[DATASET]
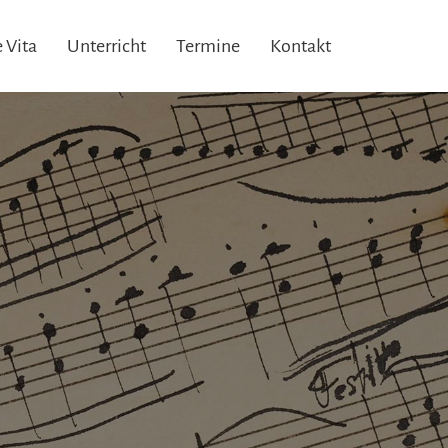
 Vita
Unterricht
Termine
Kontakt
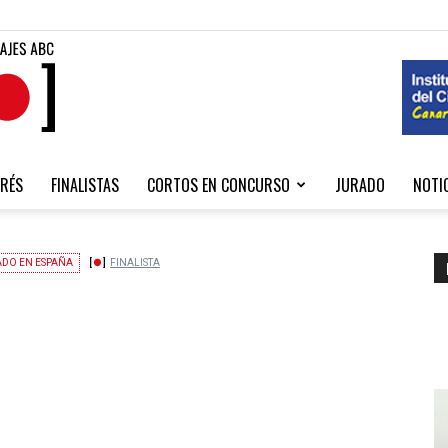
Fibabc
RÉS
FINALISTAS
CORTOS EN CONCURSO
JURADO
NOTI
2020
ADO EN ESPAÑA
FINALISTA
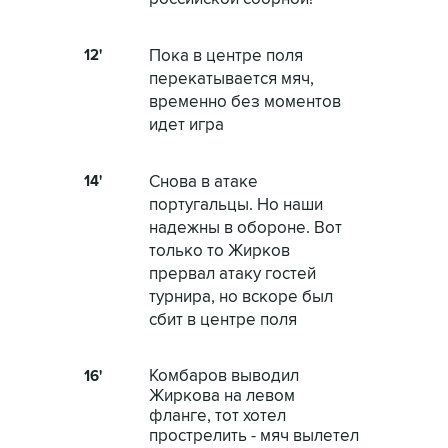
12'
Пока в центре поля
перекатывается мяч,
временно без моментов
идет игра
14'
Снова в атаке
португальцы. Но наши
надежны в обороне. Вот
только то Жирков
прервал атаку гостей
турнира, но вскоре был
сбит в центре поля
Комбаров выводил
16'
Жиркова на левом
фланге, тот хотел
прострелить - мяч вылетел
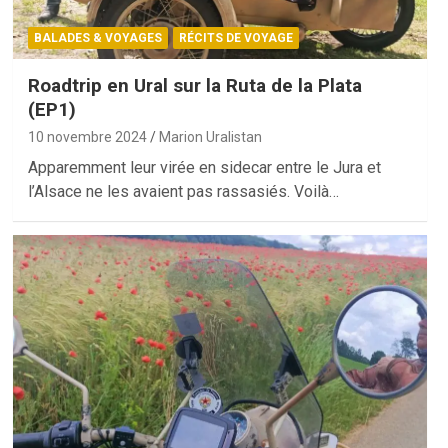
BALADES & VOYAGES
RÉCITS DE VOYAGE
Roadtrip en Ural sur la Ruta de la Plata
(EP1)
10 novembre 2024
Marion Uralistan
Apparemment leur virée en sidecar entre le Jura et
l’Alsace ne les avaient pas rassasiés. Voilà…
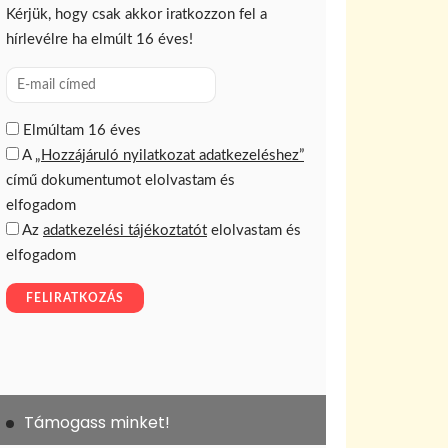
Támogass minket!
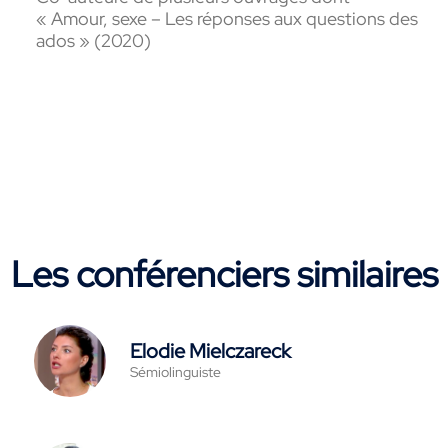
« Amour, sexe – Les réponses aux questions des
ados » (2020)
Les conférenciers similaires
Elodie Mielczareck
Sémiolinguiste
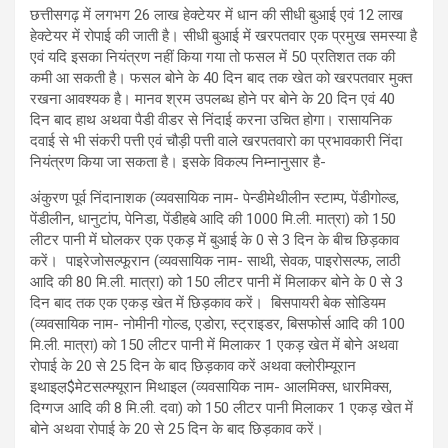
छत्तीसगढ़ में लगभग 26 लाख हेक्टेयर में धान की सीधी बुआई एवं 12 लाख
हेक्टेयर में रोपाई की जाती है। सीधी बुआई में खरपतवार एक प्रमुख समस्या है
एवं यदि इसका नियंत्रण नहीं किया गया तो फसल में 50 प्रतिशत तक की
कमी आ सकती है। फसल बोने के 40 दिन बाद तक खेत को खरपतवार मुक्त
रखना आवश्यक है। मानव श्रम उपलब्ध होने पर बोने के 20 दिन एवं 40
दिन बाद हाथ अथवा पैडी वीडर से निंदाई करना उचित होगा। रासायनिक
दवाई से भी संकरी पत्ती एवं चौड़ी पत्ती वाले खरपतवारो का प्रभावकारी निंदा
नियंत्रण किया जा सकता है। इसके विकल्प निम्नानुसार है-
अंकुरण पूर्व निंदानाशक (व्यवसायिक नाम- पेन्डीमेथीलीन स्टाम्प, पेंडीगोल्ड,
पेंडीलीन, धानुटांप, पेनिडा, पेंडीहबे आदि की 1000 मि.ली. मात्रा) को 150
लीटर पानी में घोलकर एक एकड़ में बुआई के 0 से 3 दिन के बीच छिड़काव
करें। पाइरेजोसल्फूरान (व्यवसायिक नाम- साथी, सेवक, पाइरोसल्फ, लाठी
आदि की 80 मि.ली. मात्रा) को 150 लीटर पानी में मिलाकर बोने के 0 से 3
दिन बाद तक एक एकड़ खेत में छिड़काव करें। बिसपायरी बेक सोडियम
(व्यवसायिक नाम- नोमीनी गोल्ड, एडोरा, स्ट्राइडर, बिसफोर्स आदि की 100
मि.ली. मात्रा) को 150 लीटर पानी में मिलाकर 1 एकड़ खेत में बोने अथवा
रोपाई के 20 से 25 दिन के बाद छिड़काव करें अथवा क्लोरीम्यूरान
इथाइल़$मेटसल्फ्यूरान मिथाइल (व्यवसायिक नाम- आलमिक्स, धारमिक्स,
दिग्गज आदि की 8 मि.ली. दवा) को 150 लीटर पानी मिलाकर 1 एकड़ खेत में
बोने अथवा रोपाई के 20 से 25 दिन के बाद छिड़काव करें।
[/DATASET]
### TASK ITEM
Pick out each line in the material containing "центре".

### ANSWER BELOW
Пока в центре поля
сбит в центре поля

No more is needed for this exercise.